Dan is a seasoned satirist and wearing an anthropologist’s hat, he has penned a page turner that not only chronicles his time at the startup but also casts a critical eye over the bubble economics and excesses that prevail in the new economy.  The book is full of incidents, both hilarious and cruel, that tempt you to believe that they are fictional but sadly, are real and you marvel at the fact that millions of dollars of venture capital funding have gone into propping up staggering levels of ridiculousness.  Dan quotes a line by W.C Fields that is sure to stay with me: If you can’t dazzle them with brilliance, baffle them with bullshit. 

Sweet.

Start-up Nation

startup nation

I was eager to read the book Start-up Nation written by Dan Senor and Saul Singer. In my interactions with Israeli businessmen, I have found them to be direct, assertive, and knowledgeable.  In the book, I discovered the word to label their particular attitude – chutzpah. The book reveals that it is this very chutzpah combined with the antihierarchical culture promoted in the military service that makes it okay for an Israeli to ask his superior:  Why are you my manager? why am I not your manager?  I nearly did a double take when I read this as I know of a friend who once in utter frustration asked his boss in an Indian company a variant of this question: Who made you my manager? Unfortunately for my friend, the challenge did not go down well with his manager; rather it served as a guillotine chop on his career in the company. 

But such cultural differences only partly explain Israel’s success and its transformation from a small, isolated country into a global hub of high-tech innovation and entrepreneurship. The book brilliantly demystifies the development of Israel into a centre of innovation through rich examples, anecdotes and historical context.  The combination of military and civilian experiences (the term used is mashup), an immigrant mindset, a culture of acceptance of failure, the constant need to counter threat to survival and strong government policies have all contributed to make Israel an economic powerhouse. 

There are many lessons that India and other countries can learn from the Israeli model.  The establishment of Startup India is indeed a step in the right direction.  But for Indian startups to really take off, the Indian mother needs to teach her children that that is okay to take risks.  It is only by embracing failure rather than stigmatizing it that a true startup culture will flourish in any society.

Uncanny Valley

uncanny valley

A coming of age story of a lady who lands herself a role in the startupland.  It deals with the anxieties, panic, struggle of a nontechnical woman working in tech startups.  The author skillfully weaves in her commentary on the startup culture in the Silicon Valley and its impact on the city of San Francisco while narrating her personal journey of four years in tech. 

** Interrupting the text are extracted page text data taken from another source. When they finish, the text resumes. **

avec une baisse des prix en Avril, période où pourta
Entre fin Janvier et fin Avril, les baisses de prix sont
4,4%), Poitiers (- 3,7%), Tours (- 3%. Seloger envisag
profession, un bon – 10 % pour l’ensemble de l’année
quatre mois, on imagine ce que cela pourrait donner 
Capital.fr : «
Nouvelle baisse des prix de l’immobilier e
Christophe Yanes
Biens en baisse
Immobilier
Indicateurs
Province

They say that fish cannot see water but Anna Wiener is an outsider –  to the city as well as the tech world  – and hence is able to make acute observations of the startup lifestyle and its inherent shortcomings. 

The last few pages of the book descend into what seems like a general rant about the startup ecosystem, its failings and the false perception of the participants that tech and money can solve all of the problems in society.  But still the book holds a mirror to this world and is recommended for anyone seeking to understand the vocabulary and texture of the Silicon Valley.